Korona krizi ulaşım sektörünü de vurdu. Uçaklar kalkamadı, tren ve otobüs yolcularının sayısı hızla düştü, özel araç ve bisiklet tercih edilmeye başlandı. Köşe yazarları bu mücadeleden hangi ulaşım aracının zaferle çıkacağını ve trafikte bir dönüm noktası yaşanıp yaşanmayacağını tartışıyor.
Özel araç en güvenli yer
Trends-Tendances köşe yazarı Amid Faljaoui'e göre, otomobil bir geri dönüş yaşıyor:
“Önlemlerin gevşetilmesi, korunmaya devam etmemizin, özellikle de fiziksel mesafe önleminin sonu anlamına gelmiyor kesinlikle. Bu gelişmenin doğal sonucu olarak, otomobiller (bir kez daha) en tercih edilen ulaşım aracı haline gelebilir. ... Otomobillerin bir artısı, toplu taşımadaki gibi başka insanlarla yakın temas halinde olmamamız. 'Arabada izolasyon', yani arabada yalnız bulunmak, insanın kendi sağlığına yapacağı en büyük lütuf olabilir. Ortak bisiklet ya da scooterla ulaşım bile başkalarıyla paylaşıldığı için tercih edilmeme tehlikesiyle karşı karşıya artık. İnsanlar, doğru ya da yanlış, gereksiz yere risk alacaklarını düşünüyor.”

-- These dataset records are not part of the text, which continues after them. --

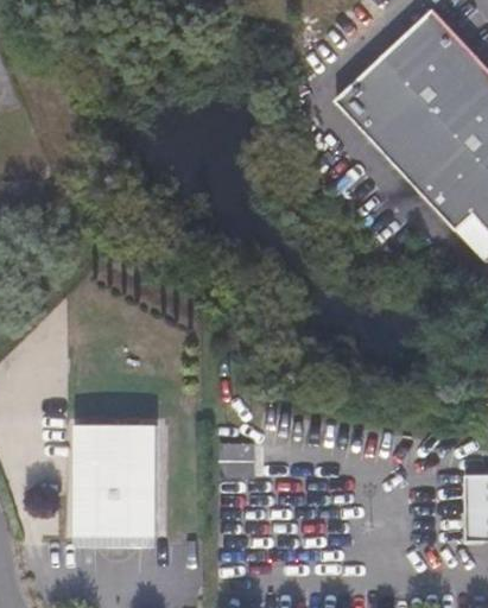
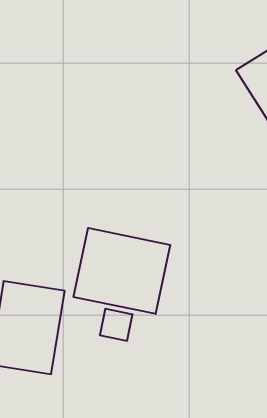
building: none -> [74,228,170,314]

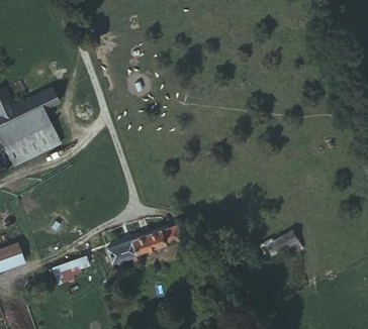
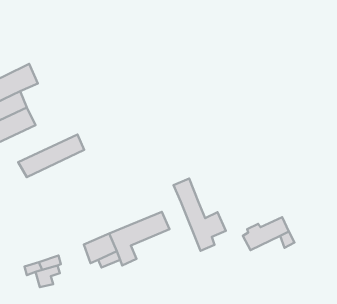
building: none -> [18,134,84,177]
building: none -> [174,178,226,251]

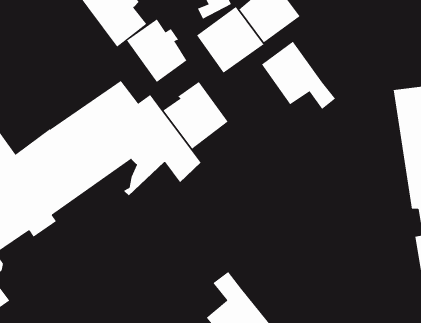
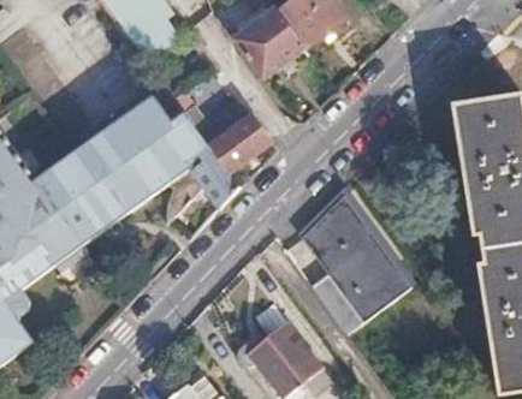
building: [126,18,187,83] -> none
building: [261,41,336,110] -> none
building: none -> [293,196,411,335]

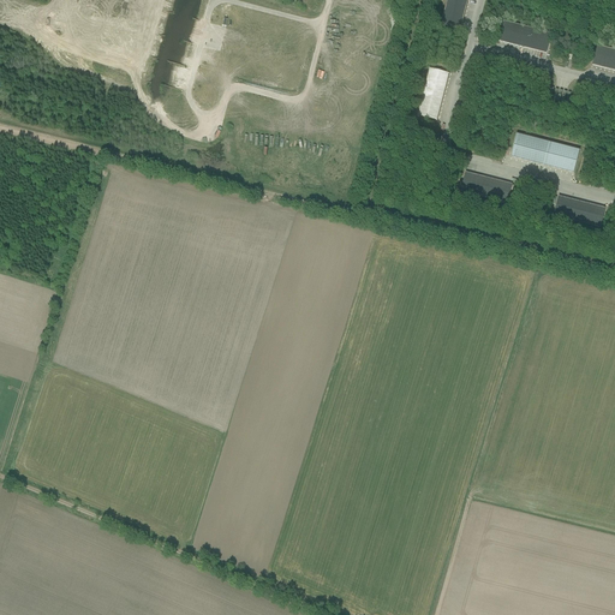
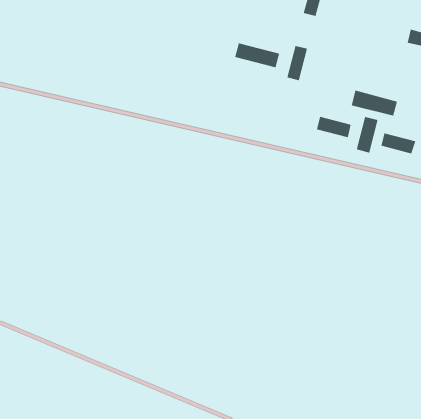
building: [501,19,551,50] -> none
building: none -> [235,42,280,68]
building: none -> [356,116,378,153]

Covid-19, bisiklet kullanımını yaygınlaştırıyor
Libération başka bir ulaşım aracının yükseldiğini görüyor:
“Bisiklet, sosyal mesafenin imkansız olduğu metro, otobüs ya da tramvay gibi toplu taşıma araçları karşısında ciddi bir alternatif oluşturuyor. ... Fransa'da belediyeler, bölgeler ve vilayetler, devletin de teşvikiyle birçok yerde bisiklet yolu ağlarını birkaç katına çıkarmak ve işe bisikletle gidip gelenlerin hayatını kolaylaştıracak geçici düzenlemeler getirmek üzere planlar geliştirdi, geliştiriyor. Yıllardır ulaşımda bisikletin daha fazla kullanılması için çaba gösteren dernekler gözlerine inanamıyor: Kesintisiz yürütülen çevrecilik faaliyetlerinin on yılda yapamadığını lanet olası bir virüs birkaç hafta içinde başardı! Üstelik bisiklet kullanımı, Covid-19'un sağlık üzerindeki etkilerini daha da kötüleştirdiği tahmin edilen hava kirliliği üzerinde de olumlu bir etki yaratacaktır.”

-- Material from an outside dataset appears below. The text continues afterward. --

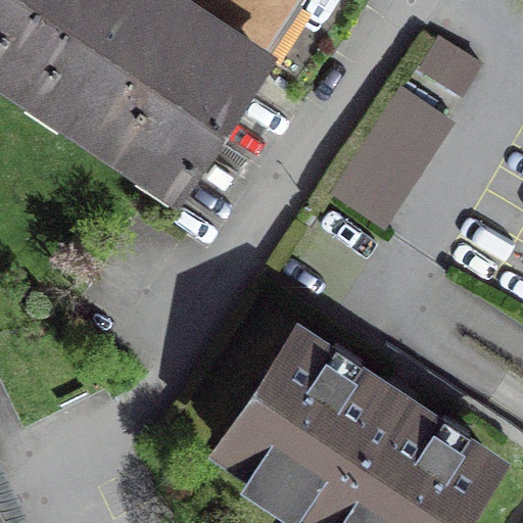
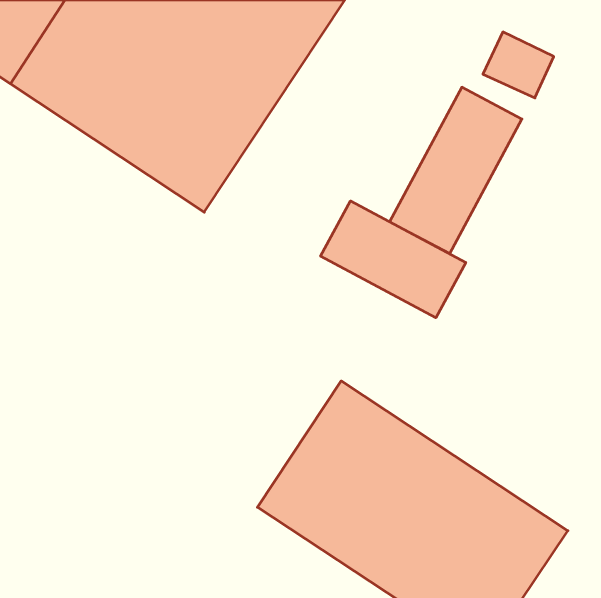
building: none -> [321,201,466,318]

Park yerlerini yeniden yaşam alanı yapalım
Kentler ulaşımı yeniden düzenlerken pandemi sonrası dönemi de dikkate almak zorunda, diyor Der Falter:
“Araba odaklı değil, insan odaklı. ... Kentlerin park yeri değil, yaşam alanı olması gerektiği yeni bir bilgi değil, ama Korona onlarca yıl ihmal ettiklerimizi ortaya çıkarıyor şimdi. ... Şayet -Viyana'da olduğu gibi- trafiğe ayrılan alanların üçte ikisi otomobillere aitse ve ama (1500 kilometrelik) yaya kaldırımlarının neredeyse yüzde 40'ı iki insanın 'Korona-güvenli' olarak birbirinin yanından geçemeyeceği kadar darsa, günlük hayatta suç işleyeceğiz demektir. Kenti insanların kullanabileceği şekilde geri kazanmak sadece Koronanın yarattığı bir zorunluluk değil. Önümüzdeki yıllarda iklim değişikliğinin neden olacağı sıkıntılar Covid-19'un yarattığı zarara en azından eşdeğer olacaktır. Bütün bunlara uygun kentsel yanıtlar bulmalıyız.”